Bağırsak mikrobiyotasının, iltihabi bağırsak hastalıklarında (İBH) patojenik bir antijenik kaynak sağlayarak inflamasyonu tetiklediği veya sürdürdüğü düşünülmektedir. Mikrobiyota kompozisyonundaki değişiklikler, mukozal immün sistemini normalde bağırsaktaki kommensal bakterilere karşı toleransı sağlayan üyelerin kaybına neden olabilir.
Çeşitli çalışmalarda, IBD hastalarının bağırsak mikrobiyotasında disbiyoz olarak adlandırılan bir dengesizlik olduğu bulunmuştur. Disbiyoz, mikrobiyota kompozisyonunda ve çeşitliliğinde değişiklikleri ifade eder. Crohn hastalığı olan bireylerde mikrobiyota çeşitliliğinde azalma ve bazı bakteri türlerinin sayısında değişiklikler gözlemlenmiştir.
Bağırsak ve Kanser İlişkisi
Kolorektal Kanser
Kolorektal kanser (CRC), bağırsakta gelişen bir malignitedir. Erken evrelerde genellikle asemptomatik olabilir ve bu nedenle tarama programları ile tespit edilmesi önemlidir. Rektal kanama, demir eksikliği anemisi, bağırsak alışkanlığında değişiklik ve açıklanamayan kilo kaybı gibi semptomlar, kolorektal kanserin belirtileri olabilir.

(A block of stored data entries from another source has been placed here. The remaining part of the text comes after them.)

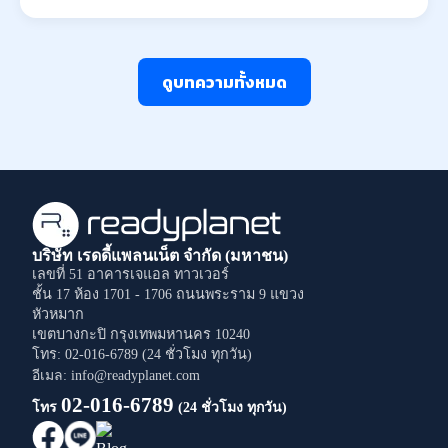
ดูบทความทั้งหมด
บริษัท เรดดี้แพลนเน็ต จำกัด (มหาชน)
เลขที่ 51 อาคารเจแอล ทาวเวอร์
ชั้น 17 ห้อง 1701 - 1706
ถนนพระราม 9
แขวง
หัวหมาก
เขตบางกะปิ
กรุงเทพมหานคร
10240
โทร: 02-016-6789 (24 ชั่วโมง ทุกวัน)
อีเมล: info@readyplanet.com
02-016-6789
โทร
(24 ชั่วโมง ทุกวัน)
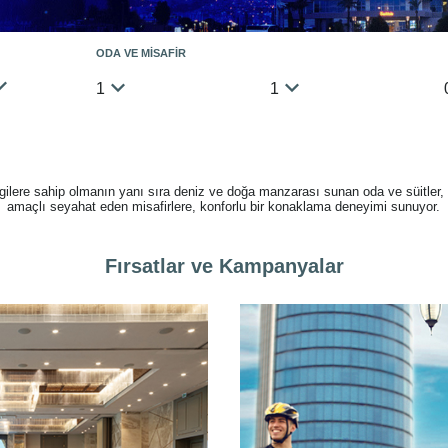
ODA VE MİSAFİR
1
1
gilere sahip olmanın yanı sıra deniz ve doğa manzarası sunan oda ve süitler,
amaçlı seyahat eden misafirlere, konforlu bir konaklama deneyimi sunuyor.
Fırsatlar ve Kampanyalar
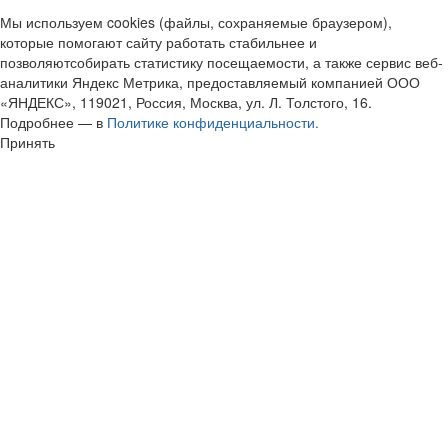
Мы используем cookies (файлы, сохраняемые браузером),
которые помогают сайту работать стабильнее и
позволяютсобирать статистику посещаемости, а также сервис веб-
аналитики Яндекс Метрика, предоставляемый компанией ООО
«ЯНДЕКС», 119021, Россия, Москва, ул. Л. Толстого, 16.
Подробнее — в
Политике конфиденциальности.
Принять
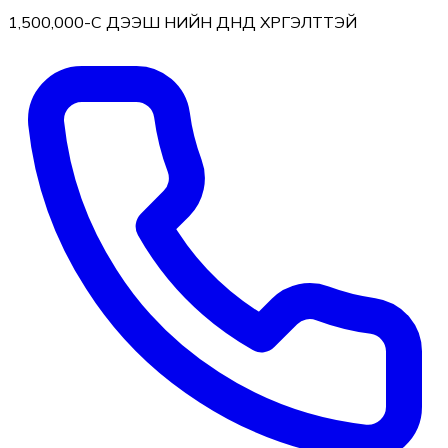
1,500,000-С ДЭЭШ ҮНИЙН ДҮНД ХҮРГЭЛТТЭЙ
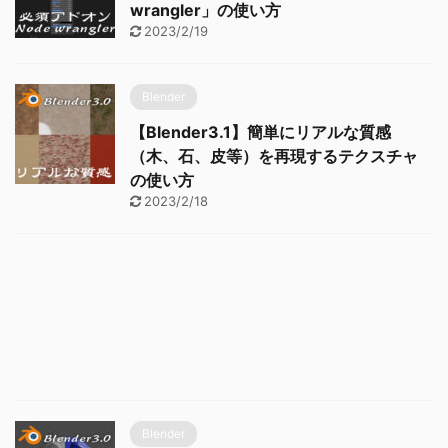
wrangler」の使い方
2023/2/19
Blender
【Blender3.1】簡単にリアルな質感
（木、石、皮等）を再現するテクスチャ
の使い方
2023/2/18
Blender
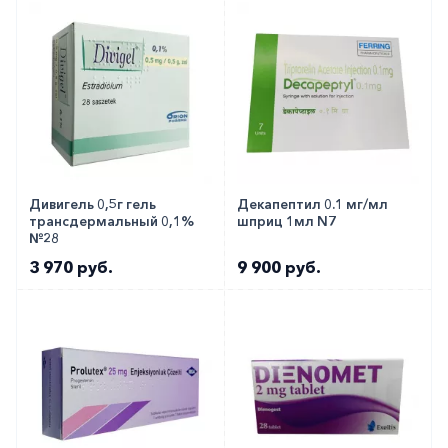
Дивигель 0,5г гель
Декапептил 0.1 мг/мл
трансдермальный 0,1%
шприц 1мл N7
№28
3 970 руб.
9 900 руб.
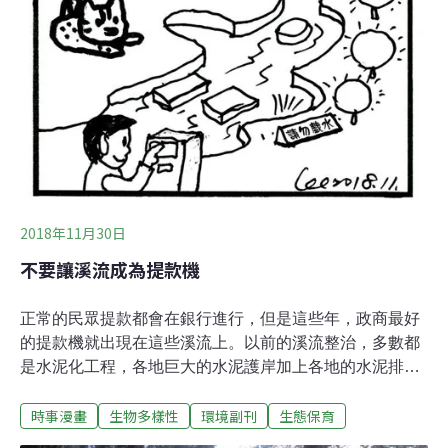
2018年11月30日
不要讓溪流成為提款機
正常的民眾提款都會在銀行進行，但是這些年，政商最好
的提款機就出現在這些溪流上。以前的溪流整治，多數都
是水泥化工程，各地巨大的水泥護岸加上各地的水泥排水
溝，成為原本依賴溪流及水而生存的野生動物們難以跨越
時事漫畫
生物多樣性
環境副刊
生態保育
的死亡陷阱。這些高聳的護岸不但讓野生動物無法出入溪
流之中飲水及覓食，小型的動物一旦墜落這些溪溝中也無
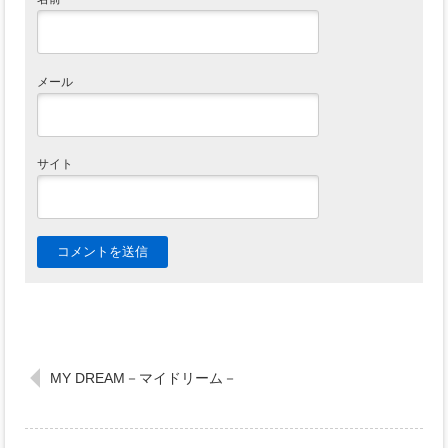
メール
サイト
MY DREAM－マイドリーム－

Diyetin kolorektal kanser riskini etkileyebileceği belirtilmektedir.
Bağırsak Mikrobiyotası ve Genel Sağlık İlişkisi
Bağırsak Mikrobiyotasının İnsan Fizyolojisindeki Rolü
Bağırsak mikrobiyotası, insan fizyolojisinin biçimlendirilmesi, sürdürülmesi ve homeostazda aktif olarak görev almaktadır. İntestinal mikrobiyota, en fazla sayıda bakteri ve sinir hücresi bulundurduğu için, ikinci beyin olarak adlandırılmaktadır.
Bağırsak Mikrobiyotasının Kronik Hastalıklarla İlişkisi
Bağırsak mikrobiyotasının kanserler, tip 2 diyabet ve Alzheimer gibi çeşitli kronik hastalıklarla ilişkili olduğu düşünülmektedir. Disbiyozun, bazı hastalıkların ortaya çıkmasında rol oynadığı düşünülmektedir.